Can you update the lines below so that every "April" reads "Apr", keeping everything else the same and leaving the pictures out of your answer?

++++++++++

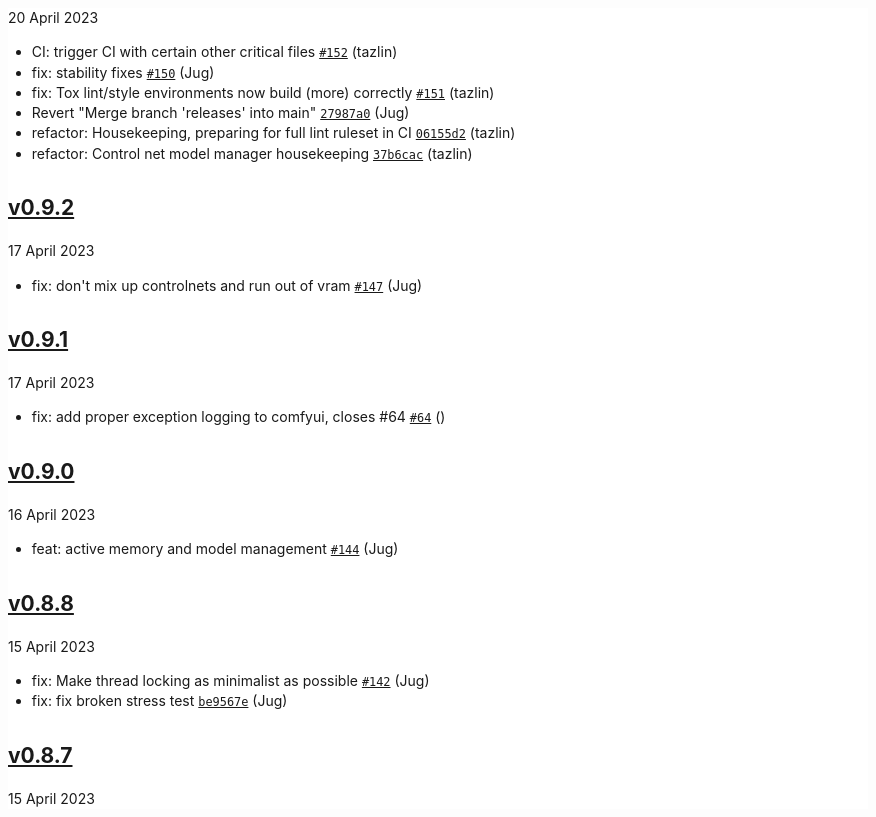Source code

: 20 April 2023

- CI: trigger CI with certain other critical files [`#152`](https://github.com/jug-dev/hordelib/pull/152) (tazlin)
- fix: stability fixes [`#150`](https://github.com/jug-dev/hordelib/pull/150) (Jug)
- fix: Tox lint/style environments now build (more) correctly [`#151`](https://github.com/jug-dev/hordelib/pull/151) (tazlin)
- Revert "Merge branch 'releases' into main" [`27987a0`](https://github.com/jug-dev/hordelib/commit/27987a0884b0ce48cad9d458c9fbdfa9b423b4a2)  (Jug)
- refactor: Housekeeping, preparing for full lint ruleset in CI [`06155d2`](https://github.com/jug-dev/hordelib/commit/06155d26eb0b81ba704466adfefe34fd7347e42f)  (tazlin)
- refactor: Control net model manager housekeeping [`37b6cac`](https://github.com/jug-dev/hordelib/commit/37b6cac2c1ebf79479996aecec1c4414d9c8b243)  (tazlin)

## [v0.9.2](https://github.com/jug-dev/hordelib/compare/v0.9.1...v0.9.2)

17 April 2023

- fix: don't mix up controlnets and run out of vram [`#147`](https://github.com/jug-dev/hordelib/pull/147) (Jug)

## [v0.9.1](https://github.com/jug-dev/hordelib/compare/v0.9.0...v0.9.1)

17 April 2023

- fix: add proper exception logging to comfyui, closes #64 [`#64`](https://github.com/jug-dev/hordelib/issues/64)  ()

## [v0.9.0](https://github.com/jug-dev/hordelib/compare/v0.8.8...v0.9.0)

16 April 2023

- feat: active memory and model management [`#144`](https://github.com/jug-dev/hordelib/pull/144) (Jug)

## [v0.8.8](https://github.com/jug-dev/hordelib/compare/v0.8.7...v0.8.8)

15 April 2023

- fix: Make thread locking as minimalist as possible [`#142`](https://github.com/jug-dev/hordelib/pull/142) (Jug)
- fix: fix broken stress test [`be9567e`](https://github.com/jug-dev/hordelib/commit/be9567e8935f6016a607ad7de58522d2d84b21f7)  (Jug)

## [v0.8.7](https://github.com/jug-dev/hordelib/compare/v0.8.6...v0.8.7)

15 April 2023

++++++++++

**YOUR RESPONSE**.
Source code

: 20 Apr 2023

- CI: trigger CI with certain other critical files [`#152`](https://github.com/jug-dev/hordelib/pull/152) (tazlin)
- fix: stability fixes [`#150`](https://github.com/jug-dev/hordelib/pull/150) (Jug)
- fix: Tox lint/style environments now build (more) correctly [`#151`](https://github.com/jug-dev/hordelib/pull/151) (tazlin)
- Revert "Merge branch 'releases' into main" [`27987a0`](https://github.com/jug-dev/hordelib/commit/27987a0884b0ce48cad9d458c9fbdfa9b423b4a2)  (Jug)
- refactor: Housekeeping, preparing for full lint ruleset in CI [`06155d2`](https://github.com/jug-dev/hordelib/commit/06155d26eb0b81ba704466adfefe34fd7347e42f)  (tazlin)
- refactor: Control net model manager housekeeping [`37b6cac`](https://github.com/jug-dev/hordelib/commit/37b6cac2c1ebf79479996aecec1c4414d9c8b243)  (tazlin)

## [v0.9.2](https://github.com/jug-dev/hordelib/compare/v0.9.1...v0.9.2)

17 Apr 2023

- fix: don't mix up controlnets and run out of vram [`#147`](https://github.com/jug-dev/hordelib/pull/147) (Jug)

## [v0.9.1](https://github.com/jug-dev/hordelib/compare/v0.9.0...v0.9.1)

17 Apr 2023

- fix: add proper exception logging to comfyui, closes #64 [`#64`](https://github.com/jug-dev/hordelib/issues/64)  ()

## [v0.9.0](https://github.com/jug-dev/hordelib/compare/v0.8.8...v0.9.0)

16 Apr 2023

- feat: active memory and model management [`#144`](https://github.com/jug-dev/hordelib/pull/144) (Jug)

## [v0.8.8](https://github.com/jug-dev/hordelib/compare/v0.8.7...v0.8.8)

15 Apr 2023

- fix: Make thread locking as minimalist as possible [`#142`](https://github.com/jug-dev/hordelib/pull/142) (Jug)
- fix: fix broken stress test [`be9567e`](https://github.com/jug-dev/hordelib/commit/be9567e8935f6016a607ad7de58522d2d84b21f7)  (Jug)

## [v0.8.7](https://github.com/jug-dev/hordelib/compare/v0.8.6...v0.8.7)

15 Apr 2023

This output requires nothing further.